I’ve seen a lot of in the press and on social media in the last few years about how people shouldn’t turn up at Accident and Emergency (A&E) for illnesses that are not emergencies.
However I think people in chronic pain or with long term illnesses have been all but forgotten in this rhetoric. I’ve never gone to A&E myself, but I know many people in pain that have, and their stories all share one thing in common – they went there out of total and utter desperation, and I am utterly sick of them being demonised for doing so.
People often have no choice
Firstly, of course there’s a better place to go to than A&E for chronic pain. I completely appreciate this, but my experience people appear at A&E when they have tried literally everything else, and the normal care pathways have failed them – not the other way around.
I’ve sat in on several meetings with health professionals and clinical commissioning groups who have expressed exasperation at the people who appear at A&E who shouldn’t do. They cite the costs that these people incur to the NHS, but they forget about the desperately ill person at the heart of that decision.
I rarely hear about how we could be helping people with persistent pain much earlier in their desperation, by offering them the info they need to help themselves while they endure long waits on waiting lists to see the long lists of health professionals that they’re bounced around.
I’ve been on the verge of going to A&E on numerous occasions due to the awful pain I’ve experienced due to endometriosis & adenomyosis. – Patient
We need to get peoples pain under control – only the opportunities to do so are missed, or the patient in question is at the bottom of a very long waiting list.
People are desperate
Patients have usually tried visiting everyone else, and they’re still in pain:
- Their doctor
- Another doctor
- Yet another doctor
- A consultant
- Another consultant
- A blood test
- A scan
- Another scan
- An operation
- A follow up on the operation
Each bullet point is a wait from anywhere from two weeks to six months. You can see how precious diagnosis and treatment time trickles away very easily. It’s utterly demoralising and adds to the desperation.
Crucially, many patients realise how inappropriate going to A&E is but they have no where else to turn to, they’ve tried everything that has been suggested to them and they’ve waited patiently for each step, but they’re through with waiting, even though they know the actual help that A&E can offer is extremely limited.

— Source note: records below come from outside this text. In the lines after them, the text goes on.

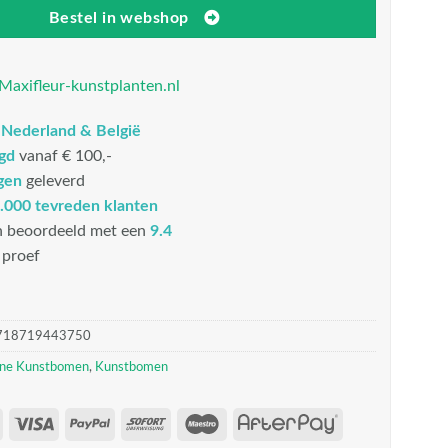
Bestel in webshop
Maxifleur-kunstplanten.nl
n
Nederland & België
rgd
vanaf € 100,-
gen
geleverd
.000 tevreden klanten
n beoordeeld met een
9.4
proef
718719443750
ne Kunstbomen
,
Kunstbomen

I’ve been to A&E maybe 100 times in the past two years, and each of the experiences were horrible, soul-crushing and pointless. – Patient
A rock and a hard place
Who gets to decide what an emergency is for pain anyway? Case in point, this quote from Hilary Mantel:
How much pain is too much pain? How do you know when you are in danger? How do you know if your stoicism is admirable or ridiculous? How do you recognize an emergency? – Hilary Mantel
I trust the patient to know when their normal pain is past what they can personally deal with. We the patients are the ones dealing with pain every day and I personally can’t judge anyone that deems that their pain has increased past the point of what is normal or reasonable for them.
I cannot judge someone for needing help right now. We can only relate with that desire. On a practical level I can’t completely condone that decision, but I can completely empathise. I know there’s a better way for that patients and as my quotes from patients show patients themselves realise that A&E isn’t the best place for them to go, but they have no other options. At all.
However when I’ve actually thought about getting in the car to go to the hospital I’ve always talked myself out of it due to the awful stories I’ve heard from the lovely ladies who have shared their stories. – Patient
Long waiting times
I believe chronic pain conditions forgotten by the people that lead in our medical institutions. This bears out with what you hear in the media – those who are chronically ill are almost always defined by an elderly age – the silent majority of young and middle aged people living with chronic conditions are left behind.
I got diagnosed with stage 4 endo in Dec 13, after suffering for 15 yrs with pain. I waited a year and a half to have an op to remove it. – Patient
No wonder people get boxed in by pain, and have to stand around while the pain builds up in them like a pressure cooker. Here in the UK our NHS (while brilliant) relies on people holding on and waiting to give everyone equal access. Our NHS could do more to signpost people to self management or pain management resources while they wait, the waits are solitary and endless. Each wait for a consultant takes months, each operation counts up to years, each opinion from someone watches another season pass by. Is it any wonder that people get desperate?
It gets to the stage when painkillers don’t do anything and I can’t cope with the levels of pain almost to the extent where I can’t physically function. – Patient
What could be done
When you have a rest of life condition, which feels bad – really bad – where you feel like you’re going to die. Who is the best person to judge whether or not someone should go to A&E? Late at night, out of hours, when you and your family are terrified. I think it’s remiss of anyone else to judge anyone for that decision.
What should come after the immediate response at A&E is a followup with that person to understand how they got to this point, what their options are after A&E and what they can try next – a care plan. I don’t know many chronically ill people with a care plan. They’re simply muddling through illness on their own without long term support because no one’s shown them how to avoid A&E.
Until we change that fact, people in pain are going to keep appearing at A&E, and who can blame them?